LLM grader behavior changes when the underlying model is updated. After any model upgrade: re-run calibration with human scores, compare old vs new grading on the same transcripts, and update prompts if correlation drops below 0.7.

5. Ignoring pass^k

High pass@k can mask reliability problems. A task with pass@5 = 0.99 but pass^5 = 0.20 means the agent almost always succeeds eventually but fails 80% of the time when you need 5 consecutive successes. For production use, pass^k often matters more.

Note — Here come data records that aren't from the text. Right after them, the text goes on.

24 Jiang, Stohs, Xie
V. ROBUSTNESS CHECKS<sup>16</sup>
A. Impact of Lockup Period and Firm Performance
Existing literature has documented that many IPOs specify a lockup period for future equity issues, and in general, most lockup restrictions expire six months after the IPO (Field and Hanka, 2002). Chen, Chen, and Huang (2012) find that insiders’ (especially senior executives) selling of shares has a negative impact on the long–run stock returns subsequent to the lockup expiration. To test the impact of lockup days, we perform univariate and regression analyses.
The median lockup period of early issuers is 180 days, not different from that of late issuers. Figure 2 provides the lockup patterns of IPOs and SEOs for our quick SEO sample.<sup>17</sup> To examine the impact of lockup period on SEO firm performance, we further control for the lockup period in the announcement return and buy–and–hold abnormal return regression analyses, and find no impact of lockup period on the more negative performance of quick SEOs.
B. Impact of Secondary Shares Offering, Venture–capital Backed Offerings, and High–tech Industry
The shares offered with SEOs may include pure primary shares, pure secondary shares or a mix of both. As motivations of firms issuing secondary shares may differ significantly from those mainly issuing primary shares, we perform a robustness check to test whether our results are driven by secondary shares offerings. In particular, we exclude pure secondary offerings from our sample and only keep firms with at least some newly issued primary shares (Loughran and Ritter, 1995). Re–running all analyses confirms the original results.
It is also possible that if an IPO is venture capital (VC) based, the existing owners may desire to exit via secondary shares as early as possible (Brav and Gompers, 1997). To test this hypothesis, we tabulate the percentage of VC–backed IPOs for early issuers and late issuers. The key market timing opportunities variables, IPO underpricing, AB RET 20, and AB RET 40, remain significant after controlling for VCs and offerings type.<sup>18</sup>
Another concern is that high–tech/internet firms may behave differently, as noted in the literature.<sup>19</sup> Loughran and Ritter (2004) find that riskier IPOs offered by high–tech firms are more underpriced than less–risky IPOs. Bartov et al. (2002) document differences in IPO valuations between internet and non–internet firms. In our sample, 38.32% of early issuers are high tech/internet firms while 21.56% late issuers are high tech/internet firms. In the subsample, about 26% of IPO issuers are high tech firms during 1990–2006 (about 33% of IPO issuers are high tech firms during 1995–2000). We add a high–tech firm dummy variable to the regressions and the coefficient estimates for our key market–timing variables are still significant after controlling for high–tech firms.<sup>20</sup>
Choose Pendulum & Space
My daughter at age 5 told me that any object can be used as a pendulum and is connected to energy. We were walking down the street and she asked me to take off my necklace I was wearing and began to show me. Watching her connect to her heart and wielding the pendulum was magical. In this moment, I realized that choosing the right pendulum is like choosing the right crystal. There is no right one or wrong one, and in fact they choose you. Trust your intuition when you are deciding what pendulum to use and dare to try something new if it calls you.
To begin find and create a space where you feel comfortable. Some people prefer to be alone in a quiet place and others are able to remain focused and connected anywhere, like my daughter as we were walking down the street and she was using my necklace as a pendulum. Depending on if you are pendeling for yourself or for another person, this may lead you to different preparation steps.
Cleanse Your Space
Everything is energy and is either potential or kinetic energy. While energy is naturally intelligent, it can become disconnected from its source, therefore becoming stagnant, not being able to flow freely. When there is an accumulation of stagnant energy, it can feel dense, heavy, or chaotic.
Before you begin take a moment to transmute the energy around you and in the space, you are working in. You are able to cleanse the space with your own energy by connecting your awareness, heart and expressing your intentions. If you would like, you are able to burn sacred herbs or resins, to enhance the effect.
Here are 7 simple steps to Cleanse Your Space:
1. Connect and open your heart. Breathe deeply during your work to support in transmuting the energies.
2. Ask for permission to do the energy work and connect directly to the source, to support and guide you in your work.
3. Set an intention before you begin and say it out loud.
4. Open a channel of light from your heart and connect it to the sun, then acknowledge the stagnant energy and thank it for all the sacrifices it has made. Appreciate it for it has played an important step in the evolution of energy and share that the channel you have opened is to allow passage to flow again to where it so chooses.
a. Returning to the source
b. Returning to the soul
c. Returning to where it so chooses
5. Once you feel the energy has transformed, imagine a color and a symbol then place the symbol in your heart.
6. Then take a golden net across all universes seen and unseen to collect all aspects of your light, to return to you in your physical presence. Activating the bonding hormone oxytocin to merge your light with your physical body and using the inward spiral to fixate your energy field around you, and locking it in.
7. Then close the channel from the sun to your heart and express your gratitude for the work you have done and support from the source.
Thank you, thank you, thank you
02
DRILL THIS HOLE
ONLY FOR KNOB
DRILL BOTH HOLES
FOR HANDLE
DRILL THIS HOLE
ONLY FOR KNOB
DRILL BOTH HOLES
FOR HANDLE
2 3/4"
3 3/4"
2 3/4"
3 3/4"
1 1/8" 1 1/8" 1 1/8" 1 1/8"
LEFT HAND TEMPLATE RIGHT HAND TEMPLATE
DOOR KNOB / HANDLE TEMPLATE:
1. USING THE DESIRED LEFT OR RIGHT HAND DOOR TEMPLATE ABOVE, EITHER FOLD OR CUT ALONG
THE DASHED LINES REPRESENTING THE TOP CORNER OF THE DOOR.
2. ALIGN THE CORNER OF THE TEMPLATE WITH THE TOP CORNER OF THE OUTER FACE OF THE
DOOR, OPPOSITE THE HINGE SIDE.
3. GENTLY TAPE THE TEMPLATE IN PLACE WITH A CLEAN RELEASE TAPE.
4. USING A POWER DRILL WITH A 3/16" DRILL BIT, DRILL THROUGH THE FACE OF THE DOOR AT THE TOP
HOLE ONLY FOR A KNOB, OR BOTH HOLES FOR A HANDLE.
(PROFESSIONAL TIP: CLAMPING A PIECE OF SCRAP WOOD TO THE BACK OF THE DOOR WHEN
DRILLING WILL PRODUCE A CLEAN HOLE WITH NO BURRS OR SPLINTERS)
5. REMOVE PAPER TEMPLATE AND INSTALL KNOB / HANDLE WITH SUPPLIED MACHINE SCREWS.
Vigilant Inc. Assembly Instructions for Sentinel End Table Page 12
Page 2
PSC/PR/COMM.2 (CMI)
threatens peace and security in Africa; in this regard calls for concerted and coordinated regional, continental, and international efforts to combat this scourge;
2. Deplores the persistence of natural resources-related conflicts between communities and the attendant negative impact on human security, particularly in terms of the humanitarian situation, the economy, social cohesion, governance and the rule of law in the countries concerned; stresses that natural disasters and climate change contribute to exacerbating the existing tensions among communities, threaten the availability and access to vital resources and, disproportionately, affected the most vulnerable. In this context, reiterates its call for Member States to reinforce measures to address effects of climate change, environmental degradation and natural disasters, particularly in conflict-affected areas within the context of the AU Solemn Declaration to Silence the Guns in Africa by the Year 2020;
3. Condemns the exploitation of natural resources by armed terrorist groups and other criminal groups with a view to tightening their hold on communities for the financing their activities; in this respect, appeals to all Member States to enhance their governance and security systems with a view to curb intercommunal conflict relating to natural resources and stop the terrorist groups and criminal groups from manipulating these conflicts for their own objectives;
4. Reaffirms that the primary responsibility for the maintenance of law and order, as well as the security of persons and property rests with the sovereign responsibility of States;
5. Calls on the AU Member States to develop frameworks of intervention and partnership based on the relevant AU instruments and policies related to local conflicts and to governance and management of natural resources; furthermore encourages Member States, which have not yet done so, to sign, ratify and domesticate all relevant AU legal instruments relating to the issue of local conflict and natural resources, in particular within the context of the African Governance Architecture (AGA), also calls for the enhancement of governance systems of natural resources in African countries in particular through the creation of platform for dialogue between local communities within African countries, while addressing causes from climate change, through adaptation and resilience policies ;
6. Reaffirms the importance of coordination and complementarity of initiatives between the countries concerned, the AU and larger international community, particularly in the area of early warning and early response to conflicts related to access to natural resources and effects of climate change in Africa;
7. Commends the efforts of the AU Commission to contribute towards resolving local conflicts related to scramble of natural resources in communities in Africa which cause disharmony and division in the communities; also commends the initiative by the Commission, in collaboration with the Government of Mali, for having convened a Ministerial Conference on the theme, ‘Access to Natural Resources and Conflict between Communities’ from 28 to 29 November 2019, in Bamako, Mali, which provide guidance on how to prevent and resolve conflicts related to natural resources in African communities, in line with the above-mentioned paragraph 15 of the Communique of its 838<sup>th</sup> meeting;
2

6. Overfitting the eval suite

If you only add tasks where the agent fails, the suite becomes a regression test, not a capability test. Regularly add new tasks from fresh failure cases and retire tasks that have passed consistently for months.

Evaluation Maturity Model

Level Description Characteristics
1 — Manual Ad-hoc spot checking No automation, no baselines
2 — Basic Automated eval suite CodeGrader, num_runs=1, CI output
3 — Statistical Non-determinism handled num_runs ≥ 3, pass@k + pass^k, baselines
4 — Calibrated Human-validated grading Weekly calibration, LLMGrader correlation > 0.7
5 — Production Full pipeline with dashboard HTML dashboard, regression gating, DecisionSpec tracking, canary baselines

Most teams should aim for Level 3 initially and progress to Level 4–5 as their agent matures.